Document segment:
------------------------------

McKinsey & Company is a privately owned management consulting firm that focuses on solving issues of concern to senior management in large corporations and organizations.

Contents

History

Known both internally and externally as simply "The Firm" [1], McKinsey was founded in Chicago during 1926 by James O. ("Mac") McKinsey. McKinsey was a professor at the University of Chicago who pioneered budgeting as a management tool. Marshall Field's became a client in 1935, and soon convinced James McKinsey to leave the Firm and become its CEO; however, he died unexpectedly in 1937.

Marvin Bower, who joined the Firm in 1933 and succeeded James McKinsey when he left, oversaw the Firm's rise to global prominence. While he always gave James McKinsey credit for the Firm's success, Bower established many of its guiding principles. Inspired by his experience at the law firm of Jones Day, he believed that management consulting should subscribe to the highest standards, emphasizing professionalism over any other consideration.

For many years, McKinsey was the unchallenged leader in consulting, and many of its alumni went on to head leading companies, often their former clients, generating further business for the Firm. It now maintains offices on all continents and in most major cities; in the last few years, the majority of its work has derived from non-U.S. clients.

McKinsey's competitors include The Boston Consulting Group, Bain & Co., A.T. Kearney, and Booz Allen Hamilton. McKinsey's practice is varied enough that they even compete with Accenture and IBM for technology strategy engagements.

McKinsey claims its growth to date has been based less on an explicit growth strategy than on meeting apparent client needs. It says that it will not take on client work unless doing so will create value for the client.

Perhaps as importantly, McKinsey has always placed great value on its mystique, creating an image of behind-the-scenes competence and unstoppable success. For example, its consultants were encouraged to stay at the best hotel in town, and the Firm has historically held expensive "retreats" for them in high-profile luxury resorts.

However, although it does not reveal its financial results, McKinsey is believed to have encountered significant difficulties in recent years, not least because it is thought to have been hard hit by the dotcom bust in 2000. Although the Firm was an enthusiastic champion of the so-called "New Economy," The Economist and others suggested it had been a relative latecomer to the technology boom. It established its "dotcom incubator" called "@McKinsey," which essentially offered consulting services to tech firms in exchange for a significant equity stake, in 1999, just as the market was peaking.

------------------------------

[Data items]
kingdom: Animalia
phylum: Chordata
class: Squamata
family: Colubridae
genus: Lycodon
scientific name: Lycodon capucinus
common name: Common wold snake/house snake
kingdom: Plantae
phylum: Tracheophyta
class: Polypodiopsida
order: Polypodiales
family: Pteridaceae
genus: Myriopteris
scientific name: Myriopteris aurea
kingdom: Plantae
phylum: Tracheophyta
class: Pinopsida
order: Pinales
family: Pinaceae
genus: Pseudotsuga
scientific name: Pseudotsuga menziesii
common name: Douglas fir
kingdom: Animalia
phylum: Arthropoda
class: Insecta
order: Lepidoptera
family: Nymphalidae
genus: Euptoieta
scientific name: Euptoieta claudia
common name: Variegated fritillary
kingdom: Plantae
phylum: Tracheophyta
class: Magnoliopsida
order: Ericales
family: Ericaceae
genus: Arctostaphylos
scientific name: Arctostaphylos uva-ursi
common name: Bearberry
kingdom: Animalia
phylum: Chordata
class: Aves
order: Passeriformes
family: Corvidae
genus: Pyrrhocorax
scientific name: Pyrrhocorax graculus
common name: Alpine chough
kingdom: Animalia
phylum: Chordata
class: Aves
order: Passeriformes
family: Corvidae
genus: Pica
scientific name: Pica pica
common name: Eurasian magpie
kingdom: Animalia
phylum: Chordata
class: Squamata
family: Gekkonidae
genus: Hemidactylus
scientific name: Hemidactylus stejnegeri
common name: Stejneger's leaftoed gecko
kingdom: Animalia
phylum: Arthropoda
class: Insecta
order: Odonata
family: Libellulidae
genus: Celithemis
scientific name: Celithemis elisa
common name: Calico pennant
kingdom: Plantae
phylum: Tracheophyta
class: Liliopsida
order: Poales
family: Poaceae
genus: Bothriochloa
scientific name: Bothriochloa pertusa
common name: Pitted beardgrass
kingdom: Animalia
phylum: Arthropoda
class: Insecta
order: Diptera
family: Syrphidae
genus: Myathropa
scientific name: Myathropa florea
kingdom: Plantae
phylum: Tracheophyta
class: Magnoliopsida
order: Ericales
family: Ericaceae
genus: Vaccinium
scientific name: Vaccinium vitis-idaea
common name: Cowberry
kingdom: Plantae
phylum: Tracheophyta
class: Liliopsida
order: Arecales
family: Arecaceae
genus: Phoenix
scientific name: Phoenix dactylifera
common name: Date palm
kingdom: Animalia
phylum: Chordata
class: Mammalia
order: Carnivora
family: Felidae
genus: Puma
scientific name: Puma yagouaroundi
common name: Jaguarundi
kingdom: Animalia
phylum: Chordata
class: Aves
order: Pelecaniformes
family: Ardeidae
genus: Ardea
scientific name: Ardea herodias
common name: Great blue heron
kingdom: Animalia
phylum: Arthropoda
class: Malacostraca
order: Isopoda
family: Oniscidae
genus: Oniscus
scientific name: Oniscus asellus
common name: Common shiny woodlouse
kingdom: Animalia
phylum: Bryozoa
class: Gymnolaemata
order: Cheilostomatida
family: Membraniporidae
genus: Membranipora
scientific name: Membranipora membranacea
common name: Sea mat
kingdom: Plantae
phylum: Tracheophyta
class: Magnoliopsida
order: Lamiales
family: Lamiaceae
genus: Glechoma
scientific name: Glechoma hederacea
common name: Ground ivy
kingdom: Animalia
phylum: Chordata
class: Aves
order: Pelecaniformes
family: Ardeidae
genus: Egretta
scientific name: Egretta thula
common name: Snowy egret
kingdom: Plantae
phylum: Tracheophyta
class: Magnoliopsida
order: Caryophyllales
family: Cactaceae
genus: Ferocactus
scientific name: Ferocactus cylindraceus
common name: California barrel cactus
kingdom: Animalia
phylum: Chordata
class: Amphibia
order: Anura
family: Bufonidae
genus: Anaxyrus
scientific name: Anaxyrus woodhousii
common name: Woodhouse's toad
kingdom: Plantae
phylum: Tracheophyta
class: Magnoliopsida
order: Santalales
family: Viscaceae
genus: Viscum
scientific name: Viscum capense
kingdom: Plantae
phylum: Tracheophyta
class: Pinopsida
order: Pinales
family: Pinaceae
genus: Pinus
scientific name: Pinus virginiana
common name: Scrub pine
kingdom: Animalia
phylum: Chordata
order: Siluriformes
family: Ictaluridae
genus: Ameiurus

------------------------------

Stated goal 1: Repeat the portion of the McKinsey & Company passage between "McKinsey's competitors include" and "technology strategy engagements.", inclusive.
Stated goal 2: Go on with the McKinsey & Company passage, picking up right after its final sentence.

Written response 1:
McKinsey's competitors include The Boston Consulting Group, Bain & Co., A.T. Kearney, and Booz Allen Hamilton. McKinsey's practice is varied enough that they even compete with Accenture and IBM for technology strategy engagements.

Written response 2:
The Firm subsequently slashed consultants' perks and quietly introduced a hiring freeze, which has now ended. Unusually, Managing Director Rajat Gupta's bid for re-election to head the partnership met with challenges from other partners, an unprecedented sign of disagreement about McKinsey's future.

In 2003, McKinsey made headlines when it hired Chelsea Clinton, daughter of former U.S. President Bill Clinton and Senator Hillary Rodham Clinton, who became a consultant for a reported six-figure salary. Although starting salaries in this range are not unprecedented, it is rare for a new hire with her qualifications (an MPhil in International Relations from the University of Oxford) to become an associate directly; this typically happens only with M.B.A., M.D., J.D., or Ph.D. holders.

Although former McKinsey consultants overwhelmingly speak of their experience at McKinsey in favorable terms, many worry about the firm's capacity to maintain quality and sustain growth. Some fear that the Firm's all-important reputation may have been damaged in recent years, while competitors have gained in stature. Many reputable financial-services companies have added consulting branches over the past two decades, driving down profit margins, and many other large companies, recognizing the importance of consulting, have created their own in-house consulting divisions, drawing business that might otherwise have gone to McKinsey.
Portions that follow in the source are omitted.